__What you are asked to do__:
Your reply should reproduce the data below without a single alteration, apart from dropping the images.

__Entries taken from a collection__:
----------

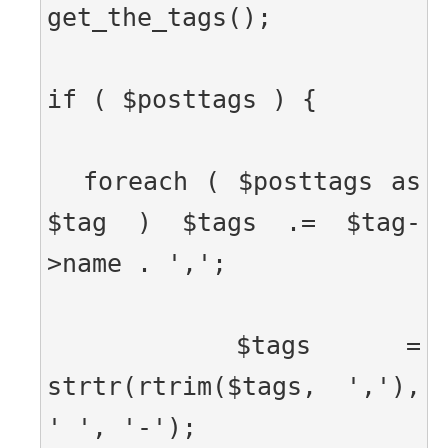
get_the_tags();
if ( $posttags ) {
  foreach ( $posttags as 
$tag ) $tags .= $tag-
>name . ',';
  $tags = 
strtr(rtrim($tags, ','), 
' ', '-');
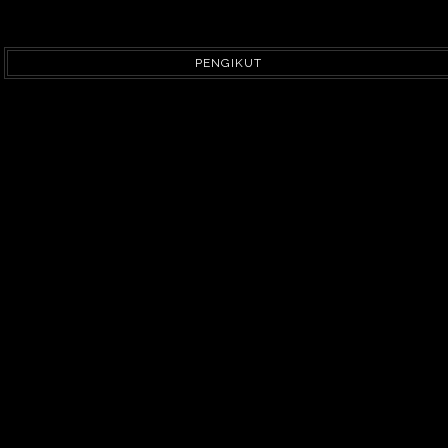
PENGIKUT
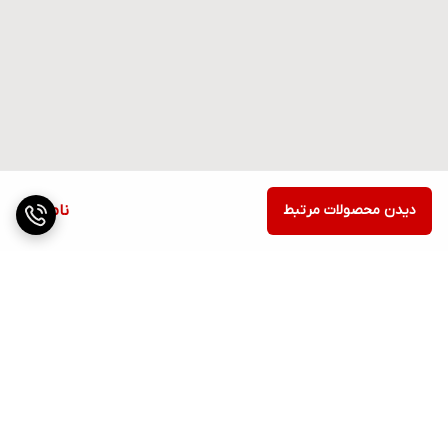
دیدن محصولات مرتبط
ناموجود
برگشت به بالا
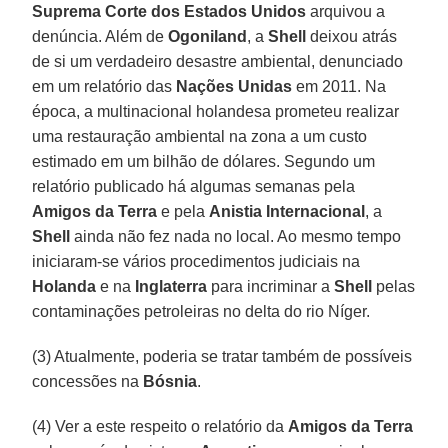
Suprema Corte dos Estados Unidos
arquivou a
denúncia. Além de
Ogoniland
, a
Shell
deixou atrás
de si um verdadeiro desastre ambiental, denunciado
em um relatório das
Nações Unidas
em 2011. Na
época, a multinacional holandesa prometeu realizar
uma restauração ambiental na zona a um custo
estimado em um bilhão de dólares. Segundo um
relatório publicado há algumas semanas pela
Amigos da Terra
e pela
Anistia Internacional
, a
Shell
ainda não fez nada no local. Ao mesmo tempo
iniciaram-se vários procedimentos judiciais na
Holanda
e na
Inglaterra
para incriminar a
Shell
pelas
contaminações petroleiras no delta do rio Níger.
(3) Atualmente, poderia se tratar também de possíveis
concessões na
Bósnia
.
(4) Ver a este respeito o relatório da
Amigos da Terra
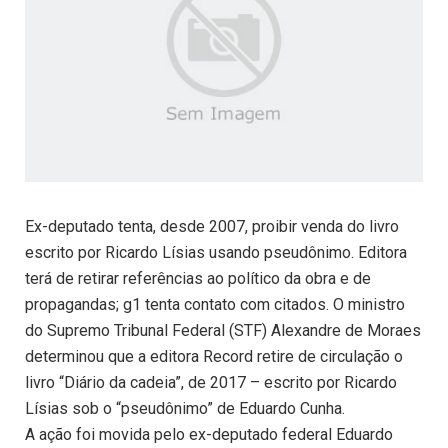
Ex-deputado tenta, desde 2007, proibir venda do livro
escrito por Ricardo Lísias usando pseudônimo. Editora
terá de retirar referências ao político da obra e de
propagandas; g1 tenta contato com citados. O ministro
do Supremo Tribunal Federal (STF) Alexandre de Moraes
determinou que a editora Record retire de circulação o
livro “Diário da cadeia”, de 2017 – escrito por Ricardo
Lísias sob o “pseudônimo” de Eduardo Cunha.
A ação foi movida pelo ex-deputado federal Eduardo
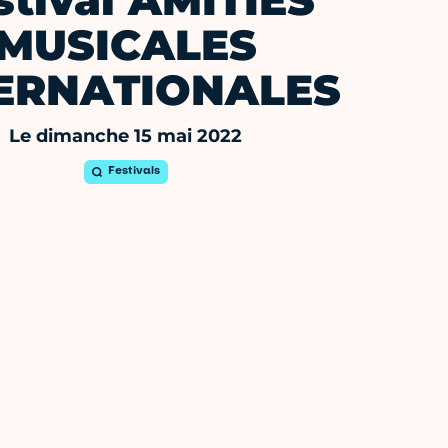
stival AMITIÉS
MUSICALES
ERNATIONALES
Le dimanche 15 mai 2022
Festivals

----------

__Solution to this problem__:
get_the_tags();
if ( $posttags ) {
  foreach ( $posttags as 
$tag ) $tags .= $tag-
>name . ',';
  $tags = 
strtr(rtrim($tags, ','), 
' ', '-');
PENGIKUT
دیدن محصولات مرتبط
ناموجود
برگشت به بالا
Suprema Corte dos Estados Unidos
arquivou a
denúncia. Além de
Ogoniland
, a
Shell
deixou atrás
de si um verdadeiro desastre ambiental, denunciado
em um relatório das
Nações Unidas
em 2011. Na
época, a multinacional holandesa prometeu realizar
uma restauração ambiental na zona a um custo
estimado em um bilhão de dólares. Segundo um
relatório publicado há algumas semanas pela
Amigos da Terra
e pela
Anistia Internacional
, a
Shell
ainda não fez nada no local. Ao mesmo tempo
iniciaram-se vários procedimentos judiciais na
Holanda
e na
Inglaterra
para incriminar a
Shell
pelas
contaminações petroleiras no delta do rio Níger.
(3) Atualmente, poderia se tratar também de possíveis
concessões na
Bósnia
.
(4) Ver a este respeito o relatório da
Amigos da Terra
Ex-deputado tenta, desde 2007, proibir venda do livro
escrito por Ricardo Lísias usando pseudônimo. Editora
terá de retirar referências ao político da obra e de
propagandas; g1 tenta contato com citados. O ministro
do Supremo Tribunal Federal (STF) Alexandre de Moraes
determinou que a editora Record retire de circulação o
livro “Diário da cadeia”, de 2017 – escrito por Ricardo
Lísias sob o “pseudônimo” de Eduardo Cunha.
A ação foi movida pelo ex-deputado federal Eduardo
stival AMITIÉS
MUSICALES
ERNATIONALES
Le dimanche 15 mai 2022
Festivals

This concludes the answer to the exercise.